======== ТЕКСТ ДЛЯ ЧТЕНИЯ

26 Мая. Петербург. У Игнатовых. Я рассказываю Тане о мареве, а она: везде же марево…
Сумасшедшие весны. 1. Сумасшедшая весна в Хрущеве. 2. Клинская весна. 3. Петр.-Разумовская. 4. Лужская. 5. Петербургская. 6. Архангельская. 7. Хрущевская — Бал.
Сырые леса, хвойные, с почками… На севере стволы деревьев чернее, но зелень ярче, и воздух не тот, и свет… светлее… Высокие дома, гуляем, и тень от них… Ощущение между высокими домами… В воскресенье гулял я на острове… Липы только распускаются… Я слышу и чувствую страшно сложную жизнь… Солдат с барышней в шляпе отдает честь офицеру в автомобиле… В автомобиле букет дам… Убитая собачка у воды… Бока теплые… Старушка укрывает травой… Скворцы… Пения птиц не слышно… Природа перегружена людьми. Лодки и парусные шхуны… В ресторане цинические разговоры, и о закате: любуетесь закатом. Все было бы хорошо, но слишком много людей.
При выезде в Петербург: спасибо Петру… Новая Левушкина речь: много говорит на своем языке… Между своими.

================
======== ФРАГМЕНТЫ ЗАПИСЕЙ

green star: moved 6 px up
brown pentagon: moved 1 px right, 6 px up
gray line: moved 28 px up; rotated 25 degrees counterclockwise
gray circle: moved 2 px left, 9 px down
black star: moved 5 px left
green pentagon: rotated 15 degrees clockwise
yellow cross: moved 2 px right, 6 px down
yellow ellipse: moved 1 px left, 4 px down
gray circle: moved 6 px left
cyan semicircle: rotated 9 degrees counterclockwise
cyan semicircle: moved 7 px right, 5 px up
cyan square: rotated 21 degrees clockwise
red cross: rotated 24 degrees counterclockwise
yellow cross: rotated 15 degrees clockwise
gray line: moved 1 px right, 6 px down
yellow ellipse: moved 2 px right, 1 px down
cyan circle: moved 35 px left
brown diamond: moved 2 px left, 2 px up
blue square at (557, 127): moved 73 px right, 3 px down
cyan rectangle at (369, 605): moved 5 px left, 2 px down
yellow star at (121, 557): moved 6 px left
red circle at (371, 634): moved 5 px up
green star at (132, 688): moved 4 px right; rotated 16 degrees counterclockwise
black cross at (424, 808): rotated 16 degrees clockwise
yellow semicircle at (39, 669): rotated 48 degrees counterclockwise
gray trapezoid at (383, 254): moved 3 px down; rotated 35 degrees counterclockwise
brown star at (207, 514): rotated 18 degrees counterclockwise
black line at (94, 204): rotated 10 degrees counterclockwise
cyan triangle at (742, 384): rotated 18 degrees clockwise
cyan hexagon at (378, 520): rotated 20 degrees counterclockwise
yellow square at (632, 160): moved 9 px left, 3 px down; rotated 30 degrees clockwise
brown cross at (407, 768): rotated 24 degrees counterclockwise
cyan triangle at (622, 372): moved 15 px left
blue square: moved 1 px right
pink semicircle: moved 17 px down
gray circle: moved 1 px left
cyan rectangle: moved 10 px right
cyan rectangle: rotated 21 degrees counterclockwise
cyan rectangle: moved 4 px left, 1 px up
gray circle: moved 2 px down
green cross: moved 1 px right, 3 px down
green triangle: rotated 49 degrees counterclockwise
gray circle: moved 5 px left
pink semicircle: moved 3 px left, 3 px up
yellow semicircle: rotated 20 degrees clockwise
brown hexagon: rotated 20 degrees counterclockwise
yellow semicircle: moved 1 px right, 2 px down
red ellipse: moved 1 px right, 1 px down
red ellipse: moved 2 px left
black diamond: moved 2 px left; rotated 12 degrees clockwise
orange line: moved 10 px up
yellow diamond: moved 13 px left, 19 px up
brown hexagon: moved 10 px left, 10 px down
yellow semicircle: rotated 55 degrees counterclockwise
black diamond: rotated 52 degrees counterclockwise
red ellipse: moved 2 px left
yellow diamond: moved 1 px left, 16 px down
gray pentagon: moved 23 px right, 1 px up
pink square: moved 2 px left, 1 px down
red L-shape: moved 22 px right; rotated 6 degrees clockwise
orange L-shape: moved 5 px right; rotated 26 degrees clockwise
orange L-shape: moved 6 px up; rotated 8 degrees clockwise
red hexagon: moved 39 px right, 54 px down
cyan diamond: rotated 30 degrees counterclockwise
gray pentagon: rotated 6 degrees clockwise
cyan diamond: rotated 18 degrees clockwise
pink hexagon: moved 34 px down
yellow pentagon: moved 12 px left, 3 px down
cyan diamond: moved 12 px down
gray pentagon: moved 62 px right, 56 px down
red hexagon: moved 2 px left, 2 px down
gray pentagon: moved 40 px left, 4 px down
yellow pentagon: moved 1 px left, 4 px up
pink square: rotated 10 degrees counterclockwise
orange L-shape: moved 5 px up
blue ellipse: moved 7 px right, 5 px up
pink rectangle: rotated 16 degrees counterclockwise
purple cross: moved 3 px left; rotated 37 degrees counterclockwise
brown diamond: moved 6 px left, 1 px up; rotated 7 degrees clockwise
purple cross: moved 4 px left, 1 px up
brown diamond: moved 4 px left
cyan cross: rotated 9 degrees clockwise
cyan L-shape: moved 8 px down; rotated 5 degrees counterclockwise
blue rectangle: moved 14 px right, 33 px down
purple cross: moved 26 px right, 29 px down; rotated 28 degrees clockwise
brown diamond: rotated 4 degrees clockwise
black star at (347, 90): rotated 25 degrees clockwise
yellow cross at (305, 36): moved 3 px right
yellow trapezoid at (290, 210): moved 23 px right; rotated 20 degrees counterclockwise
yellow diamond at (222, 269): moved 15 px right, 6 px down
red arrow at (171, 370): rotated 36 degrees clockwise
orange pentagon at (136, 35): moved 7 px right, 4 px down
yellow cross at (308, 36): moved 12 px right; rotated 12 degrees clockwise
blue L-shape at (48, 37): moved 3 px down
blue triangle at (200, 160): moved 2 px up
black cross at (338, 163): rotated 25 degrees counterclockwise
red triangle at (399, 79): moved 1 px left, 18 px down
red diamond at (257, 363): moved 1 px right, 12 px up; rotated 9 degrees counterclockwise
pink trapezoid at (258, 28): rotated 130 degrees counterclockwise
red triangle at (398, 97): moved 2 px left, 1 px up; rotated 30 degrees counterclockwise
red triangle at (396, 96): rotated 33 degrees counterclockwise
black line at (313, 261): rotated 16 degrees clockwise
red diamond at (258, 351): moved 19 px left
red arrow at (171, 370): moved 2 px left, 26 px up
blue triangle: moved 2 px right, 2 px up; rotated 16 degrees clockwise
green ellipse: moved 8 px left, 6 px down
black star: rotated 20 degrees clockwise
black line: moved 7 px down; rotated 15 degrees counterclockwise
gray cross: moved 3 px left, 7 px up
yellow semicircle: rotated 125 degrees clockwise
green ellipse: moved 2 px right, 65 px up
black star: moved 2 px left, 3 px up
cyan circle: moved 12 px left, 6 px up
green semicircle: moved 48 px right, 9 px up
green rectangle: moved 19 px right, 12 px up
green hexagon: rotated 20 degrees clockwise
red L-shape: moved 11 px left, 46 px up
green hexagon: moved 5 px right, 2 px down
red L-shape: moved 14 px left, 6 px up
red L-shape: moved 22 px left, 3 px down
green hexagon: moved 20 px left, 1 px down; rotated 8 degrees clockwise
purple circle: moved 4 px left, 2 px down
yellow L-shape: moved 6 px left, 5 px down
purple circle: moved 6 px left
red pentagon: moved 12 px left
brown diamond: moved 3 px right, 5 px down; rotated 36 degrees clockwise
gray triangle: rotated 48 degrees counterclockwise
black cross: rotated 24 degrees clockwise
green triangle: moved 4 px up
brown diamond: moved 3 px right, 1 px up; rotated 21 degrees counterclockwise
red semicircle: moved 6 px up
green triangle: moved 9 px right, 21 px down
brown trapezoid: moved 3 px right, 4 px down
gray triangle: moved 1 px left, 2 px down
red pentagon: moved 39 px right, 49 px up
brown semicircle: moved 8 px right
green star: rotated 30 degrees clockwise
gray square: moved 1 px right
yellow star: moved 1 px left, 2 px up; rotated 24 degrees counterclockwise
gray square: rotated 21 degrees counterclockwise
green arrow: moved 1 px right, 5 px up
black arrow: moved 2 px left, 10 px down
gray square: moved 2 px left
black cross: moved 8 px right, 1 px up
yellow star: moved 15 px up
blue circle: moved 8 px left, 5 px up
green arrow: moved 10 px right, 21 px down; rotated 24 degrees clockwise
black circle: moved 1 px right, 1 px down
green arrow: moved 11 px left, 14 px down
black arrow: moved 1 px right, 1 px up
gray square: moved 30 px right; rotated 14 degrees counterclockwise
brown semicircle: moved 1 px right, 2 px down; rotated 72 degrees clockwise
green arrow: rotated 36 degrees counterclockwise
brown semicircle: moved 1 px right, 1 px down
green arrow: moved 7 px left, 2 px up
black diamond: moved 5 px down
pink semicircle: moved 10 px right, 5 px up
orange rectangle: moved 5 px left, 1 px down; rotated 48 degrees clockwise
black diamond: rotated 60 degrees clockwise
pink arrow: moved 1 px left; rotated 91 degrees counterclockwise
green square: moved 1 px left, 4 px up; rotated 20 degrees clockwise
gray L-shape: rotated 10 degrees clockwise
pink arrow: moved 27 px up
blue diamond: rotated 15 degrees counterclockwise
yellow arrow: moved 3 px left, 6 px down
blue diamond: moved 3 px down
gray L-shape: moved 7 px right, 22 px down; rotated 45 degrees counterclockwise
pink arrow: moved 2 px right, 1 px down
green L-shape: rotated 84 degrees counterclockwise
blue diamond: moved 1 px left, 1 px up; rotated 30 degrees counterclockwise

================

- ЗАДАНИЕ -
Пожалуйста, выпишите из текста о петербургской весне фрагмент, начиная со слов «Сырые леса, хвойные, с» и заканчивая словами «языке… Между своими.».

- ОЖИДАЕМЫЙ ОТВЕТ -
Сырые леса, хвойные, с почками… На севере стволы деревьев чернее, но зелень ярче, и воздух не тот, и свет… светлее… Высокие дома, гуляем, и тень от них… Ощущение между высокими домами… В воскресенье гулял я на острове… Липы только распускаются… Я слышу и чувствую страшно сложную жизнь… Солдат с барышней в шляпе отдает честь офицеру в автомобиле… В автомобиле букет дам… Убитая собачка у воды… Бока теплые… Старушка укрывает травой… Скворцы… Пения птиц не слышно… Природа перегружена людьми. Лодки и парусные шхуны… В ресторане цинические разговоры, и о закате: любуетесь закатом. Все было бы хорошо, но слишком много людей.
При выезде в Петербург: спасибо Петру… Новая Левушкина речь: много говорит на своем языке… Между своими.